* _What is expected_
Update these records by replacing "slice" with "wedge" everywhere it appears and leaving everything else unchanged. Omit the pictures from your answer.
** Records to use follows **
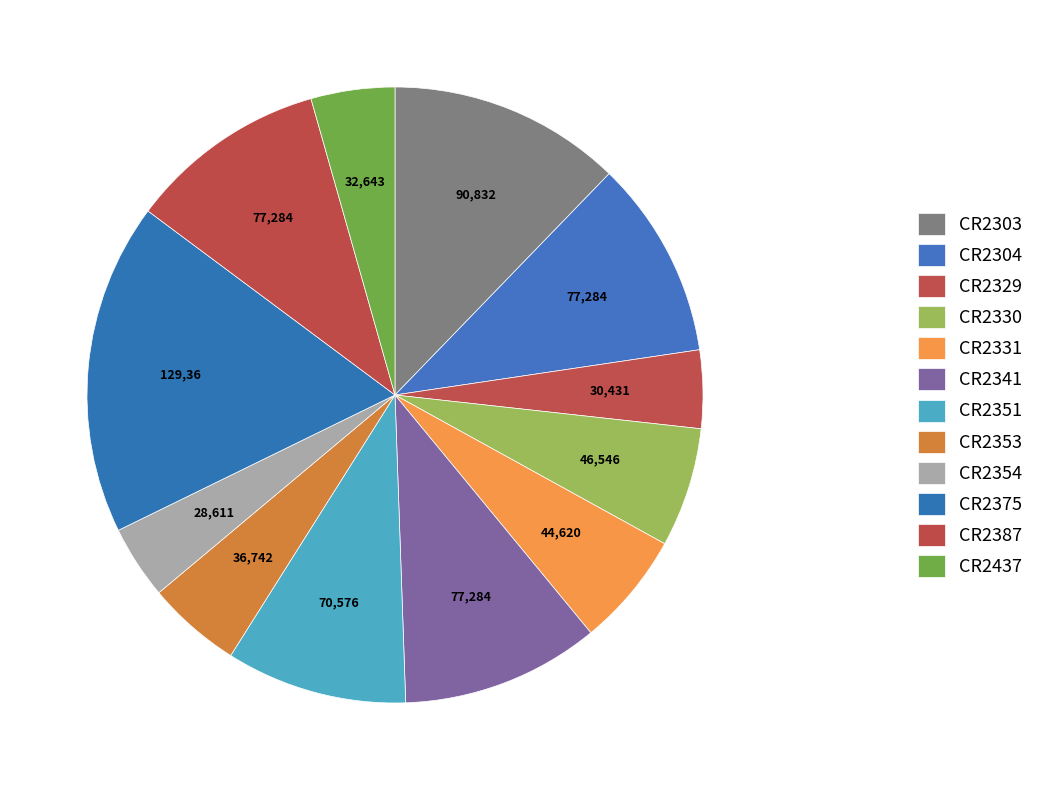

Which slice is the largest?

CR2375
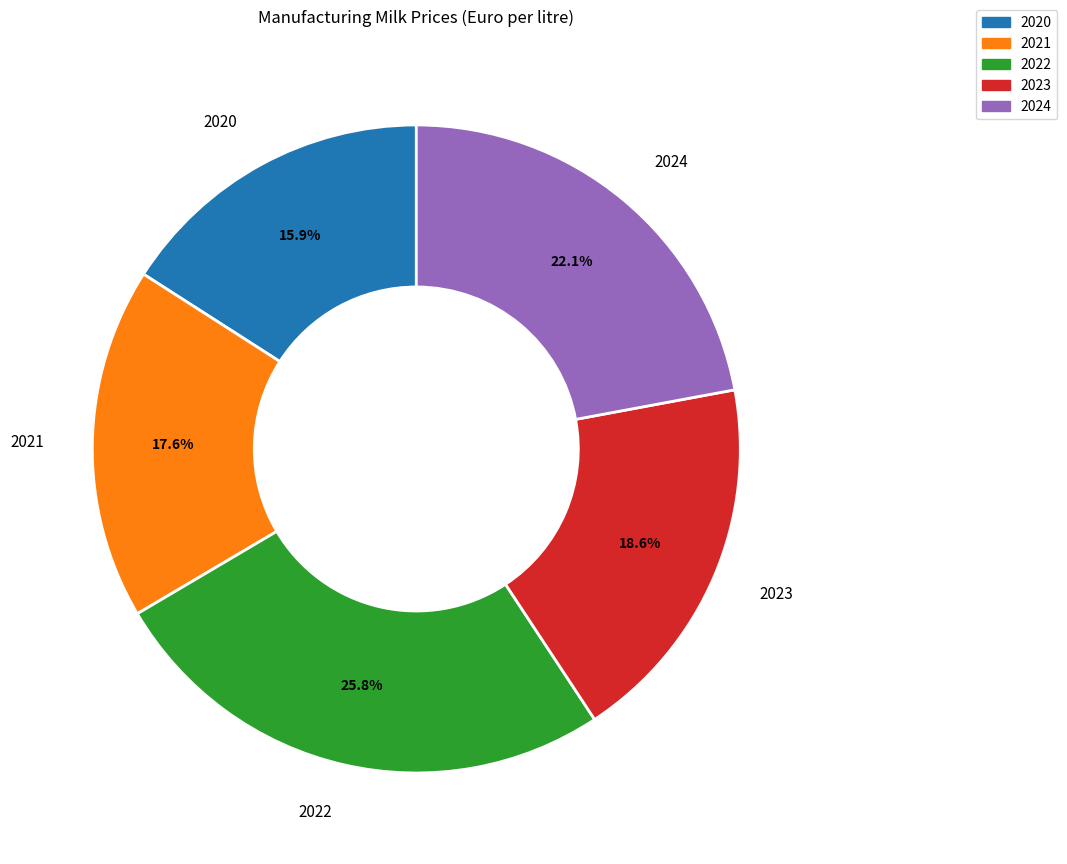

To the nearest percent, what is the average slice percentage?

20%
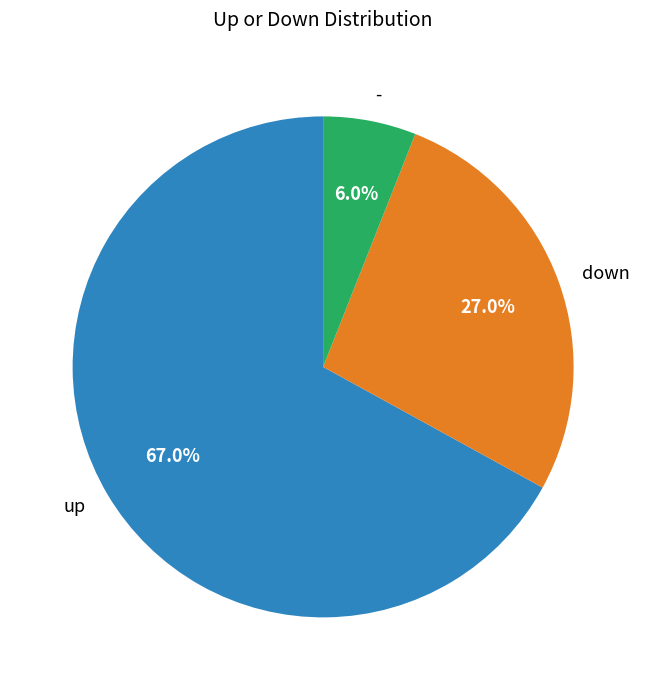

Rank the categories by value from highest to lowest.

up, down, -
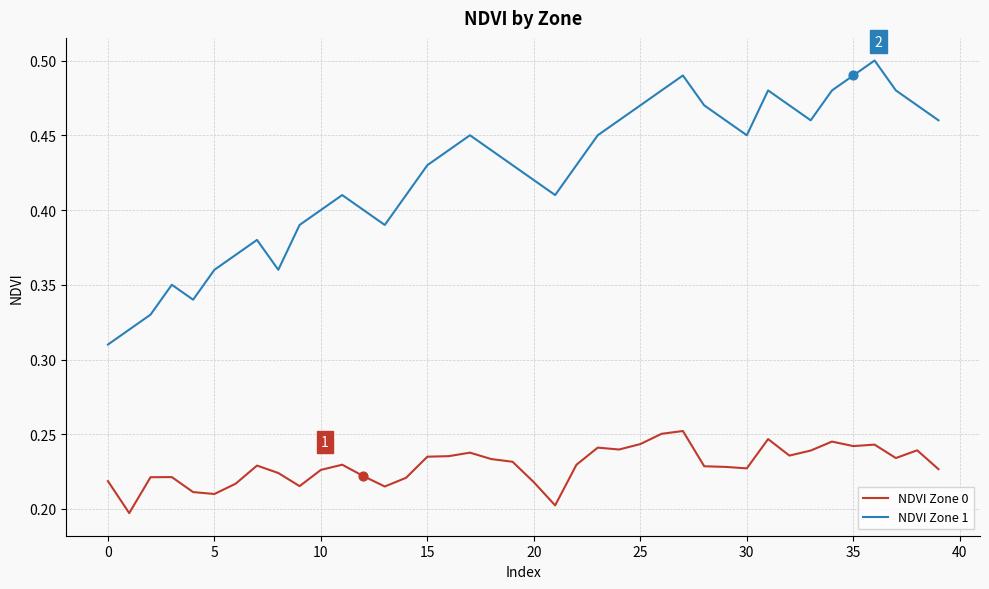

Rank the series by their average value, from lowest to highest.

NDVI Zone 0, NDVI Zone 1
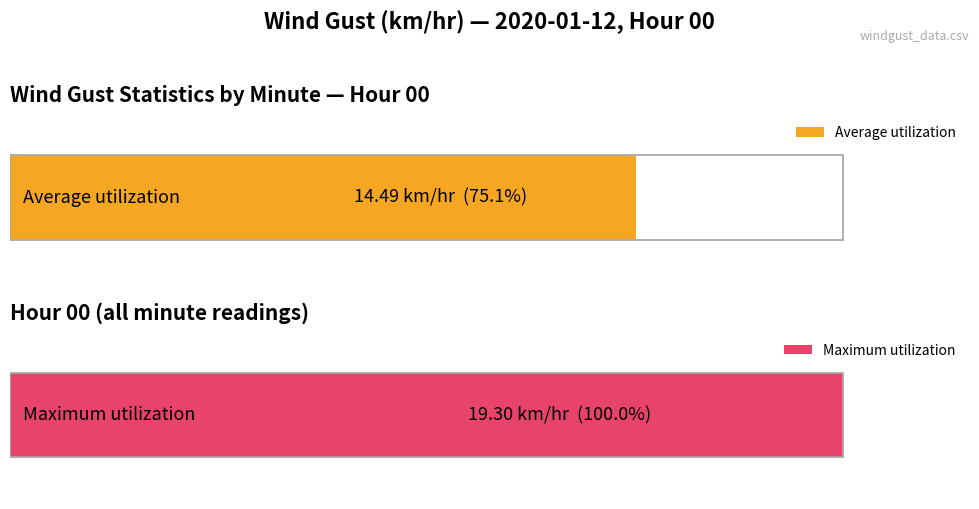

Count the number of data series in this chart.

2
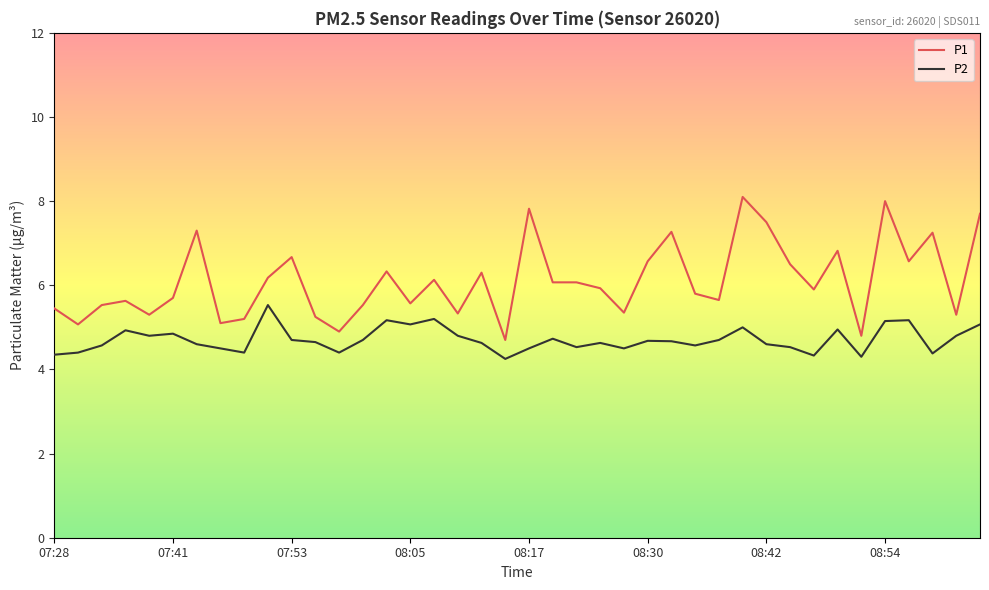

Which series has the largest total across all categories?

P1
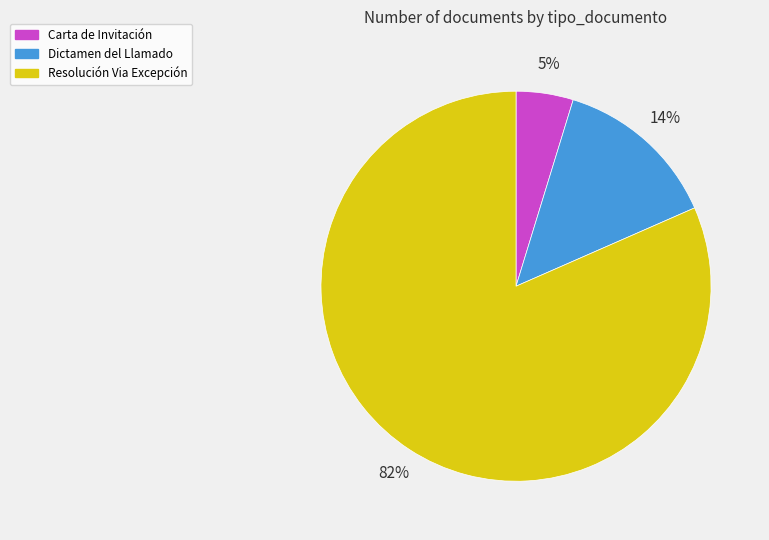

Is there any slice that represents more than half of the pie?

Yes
** End of Records to use **
* _Written answer_
Which wedge is the largest?

CR2375

To the nearest percent, what is the average wedge percentage?

20%

Rank the categories by value from highest to lowest.

up, down, -

Rank the series by their average value, from lowest to highest.

NDVI Zone 0, NDVI Zone 1

Count the number of data series in this chart.

2

Which series has the largest total across all categories?

P1

Is there any wedge that represents more than half of the pie?

Yes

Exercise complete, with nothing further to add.